We cite an exercise from Dr. Jennice Vilhuaer that suggests changing your self-talk to focus on the positive. Here are some suggestions to get you started:
- Notice the critic. Take note each time you have a critical thought about yourself. What are the patterns that emerge? What are the words you most frequently hear?
- Free yourself. Name your critic and start to recognize that it isn’t you talking. It’s the negative voice.
- Dispute the message. Rather than having a negative thought and letting it negatively affect you, replace the message. If the voice is telling you that you can’t do something, refute that and think, “I can do what I put my mind to.”

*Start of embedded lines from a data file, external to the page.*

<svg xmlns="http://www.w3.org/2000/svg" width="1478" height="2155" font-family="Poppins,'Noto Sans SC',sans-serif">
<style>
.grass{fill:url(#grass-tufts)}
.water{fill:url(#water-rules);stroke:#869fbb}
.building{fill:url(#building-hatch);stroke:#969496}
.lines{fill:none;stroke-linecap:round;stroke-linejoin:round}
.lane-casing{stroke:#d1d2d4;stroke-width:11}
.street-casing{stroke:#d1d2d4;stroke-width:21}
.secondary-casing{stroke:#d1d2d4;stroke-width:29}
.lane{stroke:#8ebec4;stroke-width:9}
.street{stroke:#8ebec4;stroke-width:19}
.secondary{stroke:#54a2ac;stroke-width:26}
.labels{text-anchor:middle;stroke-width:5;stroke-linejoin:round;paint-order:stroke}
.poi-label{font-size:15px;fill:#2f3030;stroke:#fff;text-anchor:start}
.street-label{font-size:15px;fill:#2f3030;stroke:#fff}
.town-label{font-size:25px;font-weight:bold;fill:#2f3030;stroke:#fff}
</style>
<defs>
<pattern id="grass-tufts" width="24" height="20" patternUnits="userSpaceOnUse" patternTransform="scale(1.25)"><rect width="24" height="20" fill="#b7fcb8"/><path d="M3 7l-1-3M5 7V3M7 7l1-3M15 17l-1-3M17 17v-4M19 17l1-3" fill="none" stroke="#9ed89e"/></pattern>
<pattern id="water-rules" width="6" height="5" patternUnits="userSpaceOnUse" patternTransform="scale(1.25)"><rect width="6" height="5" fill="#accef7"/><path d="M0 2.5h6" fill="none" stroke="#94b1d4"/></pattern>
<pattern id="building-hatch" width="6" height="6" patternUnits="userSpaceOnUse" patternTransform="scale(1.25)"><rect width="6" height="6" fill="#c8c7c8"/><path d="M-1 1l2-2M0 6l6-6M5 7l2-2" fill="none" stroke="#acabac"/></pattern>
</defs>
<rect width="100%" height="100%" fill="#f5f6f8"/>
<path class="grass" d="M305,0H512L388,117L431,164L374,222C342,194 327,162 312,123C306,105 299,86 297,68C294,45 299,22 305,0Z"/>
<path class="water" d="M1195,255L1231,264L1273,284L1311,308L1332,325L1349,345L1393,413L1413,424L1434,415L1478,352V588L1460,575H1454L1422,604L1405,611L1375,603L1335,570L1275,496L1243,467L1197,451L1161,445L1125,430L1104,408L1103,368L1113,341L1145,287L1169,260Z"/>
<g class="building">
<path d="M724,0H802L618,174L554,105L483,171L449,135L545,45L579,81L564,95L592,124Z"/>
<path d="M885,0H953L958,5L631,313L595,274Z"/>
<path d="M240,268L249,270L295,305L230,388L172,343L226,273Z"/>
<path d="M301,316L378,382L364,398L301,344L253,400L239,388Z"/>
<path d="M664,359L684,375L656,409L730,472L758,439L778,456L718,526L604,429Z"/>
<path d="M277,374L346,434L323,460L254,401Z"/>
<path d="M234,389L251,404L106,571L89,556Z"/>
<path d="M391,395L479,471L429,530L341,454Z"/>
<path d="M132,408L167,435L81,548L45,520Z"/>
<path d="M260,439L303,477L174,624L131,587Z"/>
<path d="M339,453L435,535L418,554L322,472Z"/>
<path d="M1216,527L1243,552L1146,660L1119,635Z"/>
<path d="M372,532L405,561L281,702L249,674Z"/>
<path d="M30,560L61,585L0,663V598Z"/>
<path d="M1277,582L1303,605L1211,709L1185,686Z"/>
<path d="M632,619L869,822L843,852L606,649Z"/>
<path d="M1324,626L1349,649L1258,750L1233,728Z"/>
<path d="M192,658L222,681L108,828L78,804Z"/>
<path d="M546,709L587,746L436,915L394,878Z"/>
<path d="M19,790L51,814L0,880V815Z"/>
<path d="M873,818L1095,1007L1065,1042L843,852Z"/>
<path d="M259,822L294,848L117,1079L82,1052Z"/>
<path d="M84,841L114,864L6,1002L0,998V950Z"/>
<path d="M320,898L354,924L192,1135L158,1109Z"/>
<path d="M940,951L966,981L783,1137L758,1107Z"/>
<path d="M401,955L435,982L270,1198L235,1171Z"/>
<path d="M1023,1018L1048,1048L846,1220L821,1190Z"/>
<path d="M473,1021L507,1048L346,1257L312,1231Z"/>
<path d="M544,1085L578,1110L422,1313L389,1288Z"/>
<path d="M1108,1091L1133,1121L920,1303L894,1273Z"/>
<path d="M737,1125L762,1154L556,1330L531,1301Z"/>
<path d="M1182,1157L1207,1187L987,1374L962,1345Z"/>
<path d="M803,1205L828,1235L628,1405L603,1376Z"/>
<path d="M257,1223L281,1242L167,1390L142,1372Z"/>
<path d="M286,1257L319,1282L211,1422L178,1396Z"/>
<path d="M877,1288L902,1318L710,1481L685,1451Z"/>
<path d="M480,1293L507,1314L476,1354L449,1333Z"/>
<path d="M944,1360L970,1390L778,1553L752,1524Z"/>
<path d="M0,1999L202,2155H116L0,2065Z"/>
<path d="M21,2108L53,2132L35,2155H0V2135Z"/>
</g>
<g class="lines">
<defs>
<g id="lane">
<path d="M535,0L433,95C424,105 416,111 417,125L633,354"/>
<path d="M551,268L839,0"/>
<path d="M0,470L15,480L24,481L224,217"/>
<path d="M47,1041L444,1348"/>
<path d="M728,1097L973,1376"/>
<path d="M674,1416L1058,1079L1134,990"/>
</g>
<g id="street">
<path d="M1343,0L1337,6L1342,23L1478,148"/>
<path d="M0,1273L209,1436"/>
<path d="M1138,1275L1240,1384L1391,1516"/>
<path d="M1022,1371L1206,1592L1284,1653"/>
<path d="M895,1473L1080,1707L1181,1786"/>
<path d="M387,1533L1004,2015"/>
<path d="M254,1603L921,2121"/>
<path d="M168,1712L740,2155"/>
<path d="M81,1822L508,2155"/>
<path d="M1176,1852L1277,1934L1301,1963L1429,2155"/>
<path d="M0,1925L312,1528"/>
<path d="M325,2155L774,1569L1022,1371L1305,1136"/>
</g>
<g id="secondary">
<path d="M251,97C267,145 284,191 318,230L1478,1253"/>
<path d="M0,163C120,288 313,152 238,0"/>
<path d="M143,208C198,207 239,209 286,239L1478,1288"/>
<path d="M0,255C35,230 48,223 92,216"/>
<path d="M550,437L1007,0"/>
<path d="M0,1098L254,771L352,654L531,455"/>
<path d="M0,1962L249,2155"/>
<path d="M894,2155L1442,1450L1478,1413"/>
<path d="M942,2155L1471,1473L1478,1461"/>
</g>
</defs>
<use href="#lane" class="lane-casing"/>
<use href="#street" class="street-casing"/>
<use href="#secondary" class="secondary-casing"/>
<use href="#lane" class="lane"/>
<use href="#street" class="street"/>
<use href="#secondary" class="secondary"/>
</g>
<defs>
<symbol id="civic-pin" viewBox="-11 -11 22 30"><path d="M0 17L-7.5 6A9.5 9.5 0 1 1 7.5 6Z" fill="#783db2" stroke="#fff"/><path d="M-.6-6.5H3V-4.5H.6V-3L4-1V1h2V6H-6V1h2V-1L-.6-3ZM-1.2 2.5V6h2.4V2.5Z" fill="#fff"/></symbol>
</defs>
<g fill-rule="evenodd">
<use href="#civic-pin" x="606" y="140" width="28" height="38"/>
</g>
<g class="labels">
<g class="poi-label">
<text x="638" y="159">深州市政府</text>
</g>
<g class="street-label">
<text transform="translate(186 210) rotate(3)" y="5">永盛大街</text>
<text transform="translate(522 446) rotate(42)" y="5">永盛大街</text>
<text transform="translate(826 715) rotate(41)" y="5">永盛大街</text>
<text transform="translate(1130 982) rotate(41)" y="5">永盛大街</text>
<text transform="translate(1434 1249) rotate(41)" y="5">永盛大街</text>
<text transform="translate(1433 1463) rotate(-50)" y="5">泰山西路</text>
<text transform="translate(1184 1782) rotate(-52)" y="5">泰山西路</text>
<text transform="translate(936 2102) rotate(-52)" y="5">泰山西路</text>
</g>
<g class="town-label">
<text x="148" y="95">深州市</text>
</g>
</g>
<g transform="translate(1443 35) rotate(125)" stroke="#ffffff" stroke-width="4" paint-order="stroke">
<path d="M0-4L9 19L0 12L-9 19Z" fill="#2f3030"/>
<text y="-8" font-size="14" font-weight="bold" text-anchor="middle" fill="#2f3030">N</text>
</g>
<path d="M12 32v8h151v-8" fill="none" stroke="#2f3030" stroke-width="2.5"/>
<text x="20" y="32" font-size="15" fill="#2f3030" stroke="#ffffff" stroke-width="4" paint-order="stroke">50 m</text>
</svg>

- Replace the message. Learn to reframe the negative messages using positive language. If you tend to think, “I can’t,” or “I won’t,” start to say “I can” and “I will,” and focus on solutions. Take note of how you feel. Make it a habit.
3. Develop Your Empathy
We’ve all been in situations where we didn’t “get” where the other person was coming from. These scenarios can be difficult to diffuse because we’re unable to put ourselves in their shoes and remove ourselves from how we’re feeling long enough to consider the other person’s perspective.
When this happens, it’s helpful to take a step back and consider whether we’re seeing things from all perspectives.
In our book, we suggest the following steps to help you see things from a different perspective:
- Assess your assumptions
- What are your beliefs?
- What are your expectations?
- What are the facts?
- Expand your thinking
- What’s possible?
- What has worked before?
- What haven’t you tried yet?
- Get perspective
- What would you do?
- What do you see?
- What would others do?
Use the questions above to help guide you through a situation where you’re stuck, or where you don’t quite see eye to eye. Then, reflect on what you’ve learned.
Develop Your Emotional Intelligence Today
Developing emotional skills is critical for success, happiness, and well-being in a fast-paced society. By taking the time to reflect, learn, and grow, you can apply your emotional intelligence to build and maintain trusting relationships, manage stress, and make thoughtful decisions.